> _Data for processing_

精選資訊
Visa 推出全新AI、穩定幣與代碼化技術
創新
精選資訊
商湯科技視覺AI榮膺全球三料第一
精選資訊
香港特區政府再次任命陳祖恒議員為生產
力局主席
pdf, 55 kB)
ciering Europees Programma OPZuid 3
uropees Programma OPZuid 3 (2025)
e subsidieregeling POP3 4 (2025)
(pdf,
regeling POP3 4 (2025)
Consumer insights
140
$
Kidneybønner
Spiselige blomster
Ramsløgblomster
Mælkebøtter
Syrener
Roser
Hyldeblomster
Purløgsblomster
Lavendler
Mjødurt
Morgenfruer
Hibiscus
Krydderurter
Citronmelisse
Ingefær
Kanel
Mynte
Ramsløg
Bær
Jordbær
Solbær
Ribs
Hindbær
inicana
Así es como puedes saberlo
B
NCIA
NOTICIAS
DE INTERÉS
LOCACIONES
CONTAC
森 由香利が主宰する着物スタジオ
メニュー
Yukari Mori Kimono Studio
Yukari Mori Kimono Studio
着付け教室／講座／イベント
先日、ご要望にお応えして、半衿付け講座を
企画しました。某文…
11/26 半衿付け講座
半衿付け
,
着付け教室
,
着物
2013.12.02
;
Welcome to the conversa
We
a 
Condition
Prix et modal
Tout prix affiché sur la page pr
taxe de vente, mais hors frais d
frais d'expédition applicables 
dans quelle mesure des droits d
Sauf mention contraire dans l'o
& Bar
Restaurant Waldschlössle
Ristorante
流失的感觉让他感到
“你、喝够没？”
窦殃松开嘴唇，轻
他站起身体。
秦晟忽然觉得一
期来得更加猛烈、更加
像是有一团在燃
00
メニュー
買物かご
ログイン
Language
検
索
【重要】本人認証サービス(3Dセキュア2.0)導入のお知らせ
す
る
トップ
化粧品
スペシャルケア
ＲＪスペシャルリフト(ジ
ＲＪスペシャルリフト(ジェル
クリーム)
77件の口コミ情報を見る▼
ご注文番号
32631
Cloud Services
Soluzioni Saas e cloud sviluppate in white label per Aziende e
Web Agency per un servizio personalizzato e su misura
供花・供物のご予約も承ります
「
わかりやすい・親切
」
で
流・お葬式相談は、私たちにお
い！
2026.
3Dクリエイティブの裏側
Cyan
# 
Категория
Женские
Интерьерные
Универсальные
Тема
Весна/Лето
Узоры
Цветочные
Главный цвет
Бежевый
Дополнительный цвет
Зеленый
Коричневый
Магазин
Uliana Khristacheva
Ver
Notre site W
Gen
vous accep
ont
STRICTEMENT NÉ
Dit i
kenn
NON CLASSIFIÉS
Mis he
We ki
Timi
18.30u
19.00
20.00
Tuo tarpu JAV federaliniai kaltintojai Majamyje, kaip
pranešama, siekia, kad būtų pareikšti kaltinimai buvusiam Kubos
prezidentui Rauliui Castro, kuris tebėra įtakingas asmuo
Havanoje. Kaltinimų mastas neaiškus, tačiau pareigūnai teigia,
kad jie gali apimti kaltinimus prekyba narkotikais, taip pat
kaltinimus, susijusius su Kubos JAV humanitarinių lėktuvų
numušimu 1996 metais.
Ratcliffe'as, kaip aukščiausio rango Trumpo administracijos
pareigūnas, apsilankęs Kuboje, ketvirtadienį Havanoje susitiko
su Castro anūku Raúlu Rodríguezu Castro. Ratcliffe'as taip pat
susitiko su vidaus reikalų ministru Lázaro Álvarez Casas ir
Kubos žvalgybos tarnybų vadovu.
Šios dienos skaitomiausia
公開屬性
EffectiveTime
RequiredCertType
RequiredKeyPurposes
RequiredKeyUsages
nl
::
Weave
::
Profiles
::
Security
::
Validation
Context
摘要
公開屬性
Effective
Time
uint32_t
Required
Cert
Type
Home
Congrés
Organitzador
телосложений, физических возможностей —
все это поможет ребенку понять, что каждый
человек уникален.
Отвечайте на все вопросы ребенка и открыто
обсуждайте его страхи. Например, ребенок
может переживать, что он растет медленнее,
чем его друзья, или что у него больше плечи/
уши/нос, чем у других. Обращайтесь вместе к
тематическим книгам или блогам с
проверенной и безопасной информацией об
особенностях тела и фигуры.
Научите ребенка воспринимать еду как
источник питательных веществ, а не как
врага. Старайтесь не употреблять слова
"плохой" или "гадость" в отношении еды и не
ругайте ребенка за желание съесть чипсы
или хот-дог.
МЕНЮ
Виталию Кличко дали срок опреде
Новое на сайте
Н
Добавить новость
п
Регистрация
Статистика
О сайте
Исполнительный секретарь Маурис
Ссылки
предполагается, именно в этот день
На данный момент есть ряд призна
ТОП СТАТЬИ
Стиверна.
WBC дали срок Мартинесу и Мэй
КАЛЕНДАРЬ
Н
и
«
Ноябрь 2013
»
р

> _Activity_
Write out all of the data above again, substituting "Hibiskus" for "Hibiscus" and changing nothing else.

> _Response below_
精選資訊
Visa 推出全新AI、穩定幣與代碼化技術
創新
精選資訊
商湯科技視覺AI榮膺全球三料第一
精選資訊
香港特區政府再次任命陳祖恒議員為生產
力局主席
pdf, 55 kB)
ciering Europees Programma OPZuid 3
uropees Programma OPZuid 3 (2025)
e subsidieregeling POP3 4 (2025)
(pdf,
regeling POP3 4 (2025)
Consumer insights
140
$
Kidneybønner
Spiselige blomster
Ramsløgblomster
Mælkebøtter
Syrener
Roser
Hyldeblomster
Purløgsblomster
Lavendler
Mjødurt
Morgenfruer
Hibiskus
Krydderurter
Citronmelisse
Ingefær
Kanel
Mynte
Ramsløg
Bær
Jordbær
Solbær
Ribs
Hindbær
inicana
Así es como puedes saberlo
B
NCIA
NOTICIAS
DE INTERÉS
LOCACIONES
CONTAC
森 由香利が主宰する着物スタジオ
メニュー
Yukari Mori Kimono Studio
Yukari Mori Kimono Studio
着付け教室／講座／イベント
先日、ご要望にお応えして、半衿付け講座を
企画しました。某文…
11/26 半衿付け講座
半衿付け
,
着付け教室
,
着物
2013.12.02
;
Welcome to the conversa
We
a 
Condition
Prix et modal
Tout prix affiché sur la page pr
taxe de vente, mais hors frais d
frais d'expédition applicables 
dans quelle mesure des droits d
Sauf mention contraire dans l'o
& Bar
Restaurant Waldschlössle
Ristorante
流失的感觉让他感到
“你、喝够没？”
窦殃松开嘴唇，轻
他站起身体。
秦晟忽然觉得一
期来得更加猛烈、更加
像是有一团在燃
00
メニュー
買物かご
ログイン
Language
検
索
【重要】本人認証サービス(3Dセキュア2.0)導入のお知らせ
す
る
トップ
化粧品
スペシャルケア
ＲＪスペシャルリフト(ジ
ＲＪスペシャルリフト(ジェル
クリーム)
77件の口コミ情報を見る▼
ご注文番号
32631
Cloud Services
Soluzioni Saas e cloud sviluppate in white label per Aziende e
Web Agency per un servizio personalizzato e su misura
供花・供物のご予約も承ります
「
わかりやすい・親切
」
で
流・お葬式相談は、私たちにお
い！
2026.
3Dクリエイティブの裏側
Cyan
# 
Категория
Женские
Интерьерные
Универсальные
Тема
Весна/Лето
Узоры
Цветочные
Главный цвет
Бежевый
Дополнительный цвет
Зеленый
Коричневый
Магазин
Uliana Khristacheva
Ver
Notre site W
Gen
vous accep
ont
STRICTEMENT NÉ
Dit i
kenn
NON CLASSIFIÉS
Mis he
We ki
Timi
18.30u
19.00
20.00
Tuo tarpu JAV federaliniai kaltintojai Majamyje, kaip
pranešama, siekia, kad būtų pareikšti kaltinimai buvusiam Kubos
prezidentui Rauliui Castro, kuris tebėra įtakingas asmuo
Havanoje. Kaltinimų mastas neaiškus, tačiau pareigūnai teigia,
kad jie gali apimti kaltinimus prekyba narkotikais, taip pat
kaltinimus, susijusius su Kubos JAV humanitarinių lėktuvų
numušimu 1996 metais.
Ratcliffe'as, kaip aukščiausio rango Trumpo administracijos
pareigūnas, apsilankęs Kuboje, ketvirtadienį Havanoje susitiko
su Castro anūku Raúlu Rodríguezu Castro. Ratcliffe'as taip pat
susitiko su vidaus reikalų ministru Lázaro Álvarez Casas ir
Kubos žvalgybos tarnybų vadovu.
Šios dienos skaitomiausia
公開屬性
EffectiveTime
RequiredCertType
RequiredKeyPurposes
RequiredKeyUsages
nl
::
Weave
::
Profiles
::
Security
::
Validation
Context
摘要
公開屬性
Effective
Time
uint32_t
Required
Cert
Type
Home
Congrés
Organitzador
телосложений, физических возможностей —
все это поможет ребенку понять, что каждый
человек уникален.
Отвечайте на все вопросы ребенка и открыто
обсуждайте его страхи. Например, ребенок
может переживать, что он растет медленнее,
чем его друзья, или что у него больше плечи/
уши/нос, чем у других. Обращайтесь вместе к
тематическим книгам или блогам с
проверенной и безопасной информацией об
особенностях тела и фигуры.
Научите ребенка воспринимать еду как
источник питательных веществ, а не как
врага. Старайтесь не употреблять слова
"плохой" или "гадость" в отношении еды и не
ругайте ребенка за желание съесть чипсы
или хот-дог.
МЕНЮ
Виталию Кличко дали срок опреде
Новое на сайте
Н
Добавить новость
п
Регистрация
Статистика
О сайте
Исполнительный секретарь Маурис
Ссылки
предполагается, именно в этот день
На данный момент есть ряд призна
ТОП СТАТЬИ
Стиверна.
WBC дали срок Мартинесу и Мэй
КАЛЕНДАРЬ
Н
и
«
Ноябрь 2013
»
р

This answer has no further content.